** Written task **
From the first line to the last, retype everything below exactly, minus the pictures.

┄┄┄┄┄┄┄┄┄┄┄┄┄┄┄┄┄┄┄┄

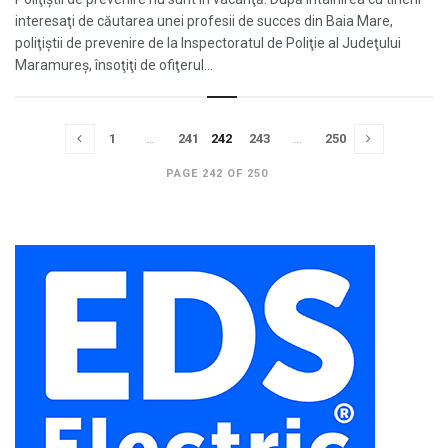
interesaţi de căutarea unei profesii de succes din Baia Mare,
poliţiştii de prevenire de la Inspectoratul de Poliţie al Judeţului
Maramureş, însoţiţi de ofiţerul...
1
…
241
242
243
…
250
PAGE 242 OF 250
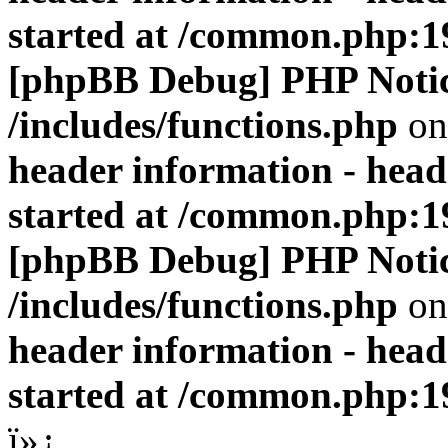
started at /common.php:1
[phpBB Debug] PHP Noti
/includes/functions.php
on
header information - head
started at /common.php:1
[phpBB Debug] PHP Noti
/includes/functions.php
on
header information - head
started at /common.php:1
ï»¿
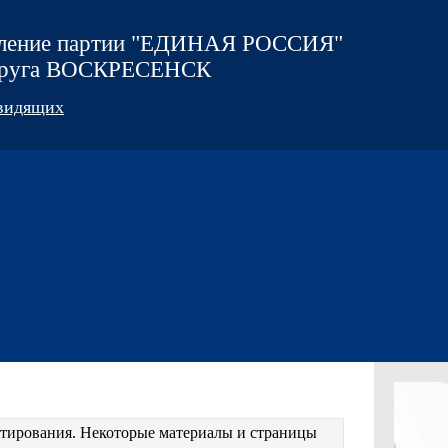
еление партии "ЕДИНАЯ РОССИЯ"
округа ВОСКРЕСЕНСК
овидящих
естирования. Некоторые материалы и страницы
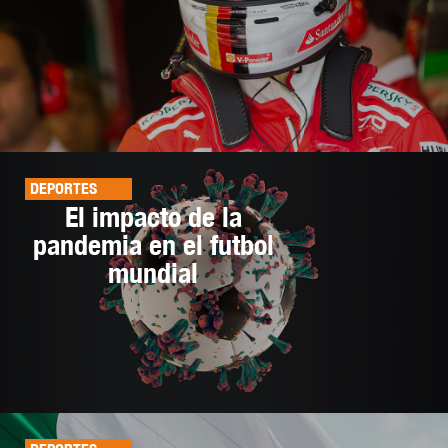
DEPORTES
El impacto de la
pandemia en el futbol
mundial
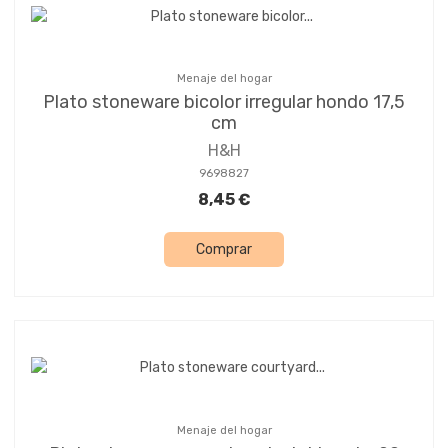
Menaje del hogar
Plato stoneware bicolor irregular hondo 17,5
cm
H&H
9698827
8,45 €
Comprar
Menaje del hogar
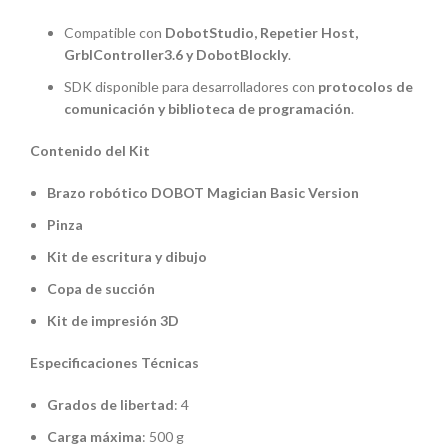
Compatible con
DobotStudio, Repetier Host,
GrblController3.6 y DobotBlockly
.
SDK disponible para desarrolladores con
protocolos de
comunicación y biblioteca de programación
.
Contenido del Kit
Brazo robótico DOBOT Magician Basic Version
Pinza
Kit de escritura y dibujo
Copa de succión
Kit de impresión 3D
Especificaciones Técnicas
Grados de libertad
: 4
Carga máxima
: 500 g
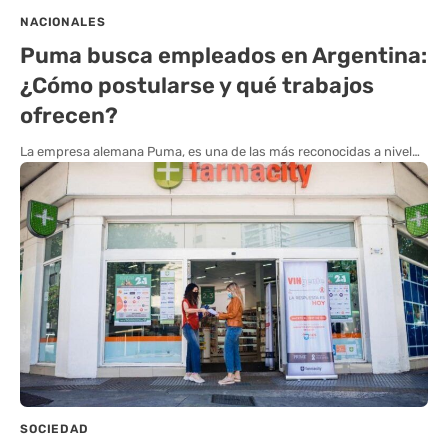
NACIONALES
Puma busca empleados en Argentina:
¿Cómo postularse y qué trabajos
ofrecen?
La empresa alemana Puma, es una de las más reconocidas a nivel…
SOCIEDAD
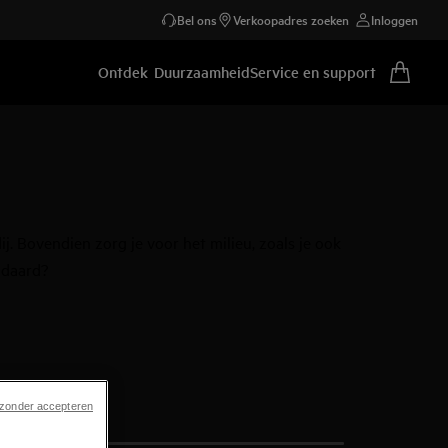
Bel ons
Verkoopadres zoeken
Inloggen
Ontdek
Duurzaamheid
Service en support
. Bovendien zorg je voor het milieu, zoals je ook
ndaard?
 zonder accepteren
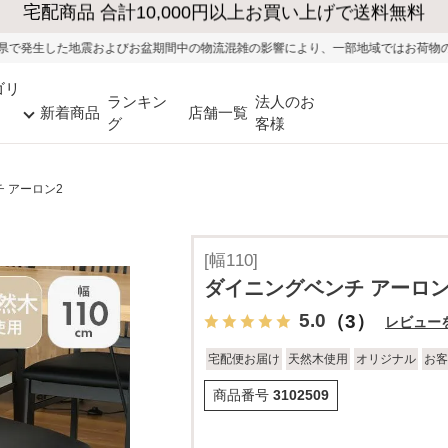
大型家具の送料・設置無料（※当社エリア）
盆期間中の物流混雑の影響により、一部地域ではお荷物のお届けに遅れが生じる可
ゴリ
ランキン
法人のお
新着商品
店舗一覧
グ
客様
 アーロン2
[幅110]
ダイニングベンチ アーロン
5.0
（3）
レビュー
宅配便お届け
天然木使用
オリジナル
お客
商品番号
3102509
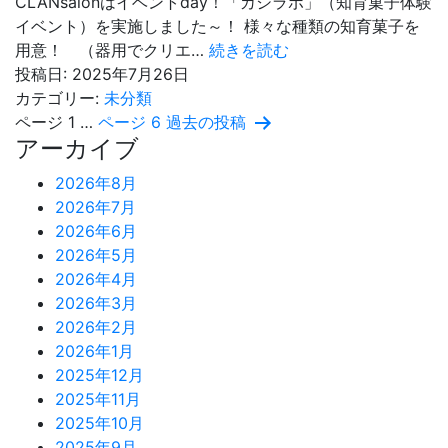
CLANsalonはイベントday！「カシラボ」（知育菓子体験
イベント）を実施しました～！ 様々な種類の知育菓子を
カ
用意！ （器用でクリエ…
続きを読む
シ
投稿日:
2025年7月26日
ラ
カテゴリー:
未分類
投
ボ
ページ 1
…
ページ 6
過去の
投稿
アーカイブ
イ
稿
ベ
2026年8月
ン
の
2026年7月
ト
2026年6月
ペ
2026年5月
ー
2026年4月
2026年3月
ジ
2026年2月
送
2026年1月
2025年12月
り
2025年11月
2025年10月
2025年9月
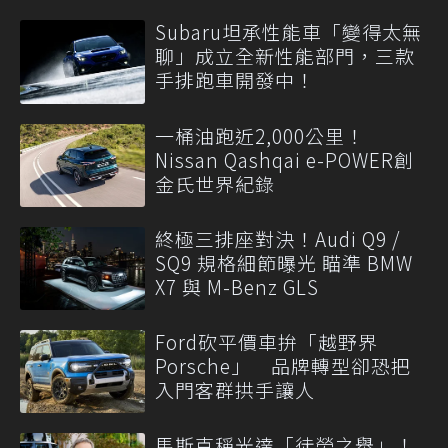
Subaru坦承性能車「變得太無
聊」成立全新性能部門，三款
手排跑車開發中！
一桶油跑近2,000公里！
Nissan Qashqai e-POWER創
金氏世界紀錄
終極三排座對決！Audi Q9 /
SQ9 規格細節曝光 瞄準 BMW
X7 與 M-Benz GLS
Ford砍平價車拚「越野界
Porsche」 品牌轉型卻恐把
入門客群拱手讓人
馬斯克稱光達「徒勞之舉」！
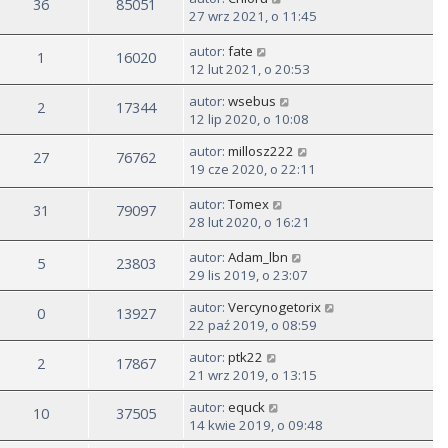
36
85051
27 wrz 2021, o 11:45
autor:
fate
1
16020
12 lut 2021, o 20:53
autor:
wsebus
2
17344
12 lip 2020, o 10:08
autor:
millosz222
27
76762
19 cze 2020, o 22:11
autor:
Tomex
31
79097
28 lut 2020, o 16:21
autor:
Adam_lbn
5
23803
29 lis 2019, o 23:07
autor:
Vercynogetorix
0
13927
22 paź 2019, o 08:59
autor:
ptk22
2
17867
21 wrz 2019, o 13:15
autor:
equck
10
37505
14 kwie 2019, o 09:48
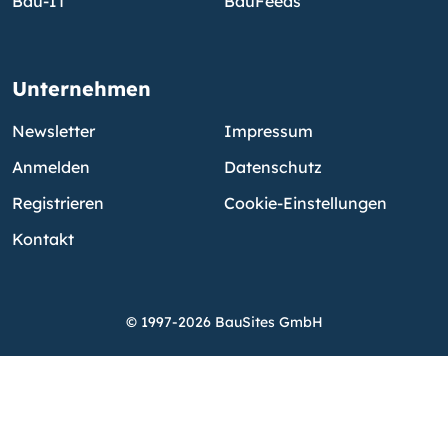
Bau-IT
BauFeeds
Unternehmen
Newsletter
Impressum
Anmelden
Datenschutz
Registrieren
Cookie-Einstellungen
Kontakt
© 1997-2026 BauSites GmbH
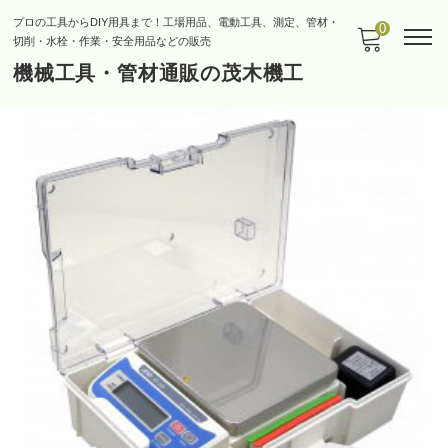
プロの工具からDIY用具まで！工場用品、電動工具、測定、管材・
0
切削・水栓・作業・安全用品などの販売
機械工具・管材通販の茂木機工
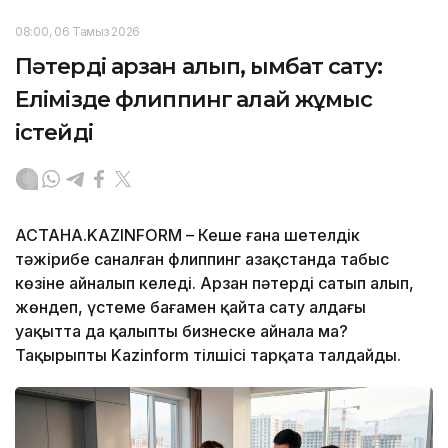
08:00, 06 Тамыз 2026
Пәтерді арзан алып, қымбат сату:
Елімізде флиппинг қалай жұмыс
істейді
АСТАНА.KAZINFORM – Кеше ғана шетелдік
тәжірибе саналған флиппинг Қазақстанда табыс
көзіне айналып келеді. Арзан пәтерді сатып алып,
жөндеп, үстеме бағамен қайта сату алдағы
уақытта да қалыпты бизнеске айнала ма?
Тақырыпты Kazinform тілшісі тарқата талдайды.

┄┄┄┄┄┄┄┄┄┄┄┄┄┄┄┄┄┄┄┄

** Written answer **
interesaţi de căutarea unei profesii de succes din Baia Mare,
poliţiştii de prevenire de la Inspectoratul de Poliţie al Judeţului
Maramureş, însoţiţi de ofiţerul...
1
…
241
242
243
…
250
PAGE 242 OF 250
started at /common.php:1
[phpBB Debug] PHP Noti
/includes/functions.php
on
header information - head
started at /common.php:1
[phpBB Debug] PHP Noti
/includes/functions.php
on
header information - head
started at /common.php:1
ï»¿
еление партии "ЕДИНАЯ РОССИЯ"
округа ВОСКРЕСЕНСК
овидящих
естирования. Некоторые материалы и страницы
DEPORTES
El impacto de la
pandemia en el futbol
mundial
Menaje del hogar
Plato stoneware bicolor irregular hondo 17,5
cm
H&H
9698827
8,45 €
Comprar
Menaje del hogar
Compatible con
DobotStudio, Repetier Host,
GrblController3.6 y DobotBlockly
.
SDK disponible para desarrolladores con
protocolos de
comunicación y biblioteca de programación
.
Contenido del Kit
Brazo robótico DOBOT Magician Basic Version
Pinza
Kit de escritura y dibujo
Copa de succión
Kit de impresión 3D
Especificaciones Técnicas
Grados de libertad
: 4
Carga máxima
: 500 g
NACIONALES
Puma busca empleados en Argentina:
¿Cómo postularse y qué trabajos
ofrecen?
La empresa alemana Puma, es una de las más reconocidas a nivel…
SOCIEDAD
Bel ons
Verkoopadres zoeken
Inloggen
Ontdek
Duurzaamheid
Service en support
. Bovendien zorg je voor het milieu, zoals je ook
ndaard?
 zonder accepteren
大型家具の送料・設置無料（※当社エリア）
盆期間中の物流混雑の影響により、一部地域ではお荷物のお届けに遅れが生じる可
ゴリ
ランキン
法人のお
新着商品
店舗一覧
グ
客様
 アーロン2
[幅110]
ダイニングベンチ アーロン
5.0
（3）
レビュー
宅配便お届け
天然木使用
オリジナル
お客
商品番号
3102509
CLANsalonはイベントday！「カシラボ」（知育菓子体験
イベント）を実施しました～！ 様々な種類の知育菓子を
カ
用意！ （器用でクリエ…
続きを読む
シ
投稿日:
2025年7月26日
ラ
カテゴリー:
未分類
投
ボ
ページ 1
…
ページ 6
過去の
投稿
アーカイブ
イ
稿
ベ
2026年8月
ン
の
2026年7月
ト
2026年6月
ペ
2026年5月
ー
2026年4月
2026年3月
ジ
2026年2月
送
2026年1月
2025年12月
り
2025年11月
2025年10月
2025年9月
Subaru坦承性能車「變得太無
聊」成立全新性能部門，三款
手排跑車開發中！
一桶油跑近2,000公里！
Nissan Qashqai e-POWER創
金氏世界紀錄
終極三排座對決！Audi Q9 /
SQ9 規格細節曝光 瞄準 BMW
X7 與 M-Benz GLS
Ford砍平價車拚「越野界
Porsche」 品牌轉型卻恐把
入門客群拱手讓人
馬斯克稱光達「徒勞之舉」！
36
85051
27 wrz 2021, o 11:45
autor:
fate
1
16020
12 lut 2021, o 20:53
autor:
wsebus
2
17344
12 lip 2020, o 10:08
autor:
millosz222
27
76762
19 cze 2020, o 22:11
autor:
Tomex
31
79097
28 lut 2020, o 16:21
autor:
Adam_lbn
5
23803
29 lis 2019, o 23:07
autor:
Vercynogetorix
0
13927
22 paź 2019, o 08:59
autor:
ptk22
2
17867
21 wrz 2019, o 13:15
autor:
equck
10
37505
14 kwie 2019, o 09:48
Bau-IT
BauFeeds
Unternehmen
Newsletter
Impressum
Anmelden
Datenschutz
Registrieren
Cookie-Einstellungen
Kontakt
© 1997-2026 BauSites GmbH
プロの工具からDIY用具まで！工場用品、電動工具、測定、管材・
0
切削・水栓・作業・安全用品などの販売
機械工具・管材通販の茂木機工
08:00, 06 Тамыз 2026
Пәтерді арзан алып, қымбат сату:
Елімізде флиппинг қалай жұмыс
істейді
АСТАНА.KAZINFORM – Кеше ғана шетелдік
тәжірибе саналған флиппинг Қазақстанда табыс
көзіне айналып келеді. Арзан пәтерді сатып алып,
жөндеп, үстеме бағамен қайта сату алдағы
уақытта да қалыпты бизнеске айнала ма?
Тақырыпты Kazinform тілшісі тарқата талдайды.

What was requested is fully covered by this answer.